Fang’s expertise is widely recognized. He is the recipient of the ICCAD 10 Year Retrospective Most Influential Paper Award (2025), three best paper awards (FPL 2024 Stamatis Vassiliadis Best Paper, TCAD 2019 Donald O. Pederson Best Paper, and MEMSYS 2017 Best Paper), four best paper nominees (ICCAD 2025, FCCM 2025, HPCA 2017 and ISPASS 2018), and had a highlighted paper in the FPGA 2021 Special Issue in ACM TRETS. He is also the recipient of prominent funding awards including a Natural Sciences and Engineering Research Council of Canada (NSERC) Alliance Award (2020) and a Canada Foundation for Innovation John R. Evans Leaders Fund (CFI JELF) Award (2019).
Fang’s work in software-defined hardware acceleration with the full-stack approach will further strengthen our research in the computer engineering, VLSI, and circuits area, and extend multidisciplinary collaborations with colleagues both within and outside the department.
Zeinolabedinzadeh joins ECE from Arizona State University (ASU). He earned his doctoral degree from Georgia Institute of Technology (Georgia Tech) on chip-scale high-speed circuit design at millimeter-wave (mmW) and terahertz (THz) frequencies for extreme environments such as space electronics. He went on to conduct research as a postdoctoral research associate at Georgia Tech on electronic-photonic integrated circuit design, a new and developing area of technology.
Zeinolabedinzadeh’s research interests include high speed integrated circuit design such as low SWaP-C transceiver front-ends for wireless and wireline applications such as 5G/6G, radar, positioning, navigation and timing (PNT), distributed coherent radio systems, and imaging. He has over 15 years of experience in the design and development of chip-scale radio frequency front-end components and full transceiver circuits for communication, sensing, ranging and imaging applications. At ASU, he founded and led the mmW, THz, and Photonics (MTP) Lab with prototyping and measurement capabilities ranging from MHz to 500+ GHz frequencies. Circuits developed at the lab include full transceiver front-end at 5G mmW bands (28 GHz) for cellular applications, radiation hardened W-band (94 GHz) transceiver, Electronic-Photonic high power transmitter (DC-50 GHz), fully integrated D-band (120 GHz) transceiver with antenna on-chip, 220-230 GHz sideband separating spectrometer (developed in collaboration with NASA), transceiver circuits above 300 GHz, and THz imagers at frequencies above 400 GHz.
He is a recipient of several prestigious awards including the DARPA Young Faculty, and Office of Navy Research (ONR) Young Investigator awards.
Zeinolabedinzadeh’s expertise in developing high speed microelectronic hardware for wireless and wireline systems will significantly strengthen ECE’s existing strengths in wireless systems, sensing, bioelectronic devices as well as devices built on new magnetic materials. His contributions will enhance the department's capabilities in prototyping advanced chip-scale circuits and systems on mainstream silicon technologies as well as new materials for a variety of new applications including nextG communications, wideband data transfer for AI, bio applications, automotive radar, positioning and navigation systems and microwave imaging.

=== Data extract ===
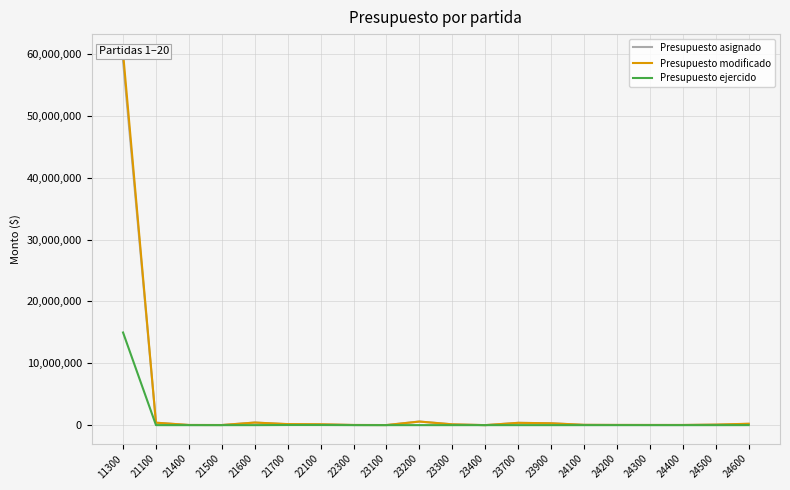

In Presupuesto ejercido, how many points are lower than both neighbors (excluding endpoints)?

2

=== What to do ===
According to the faculty profile text, where did Zeinolabedinzadeh earn his doctoral degree? The data that comes after the faculty profile text is separate material.

=== Task response ===
Georgia Institute of Technology (Georgia Tech).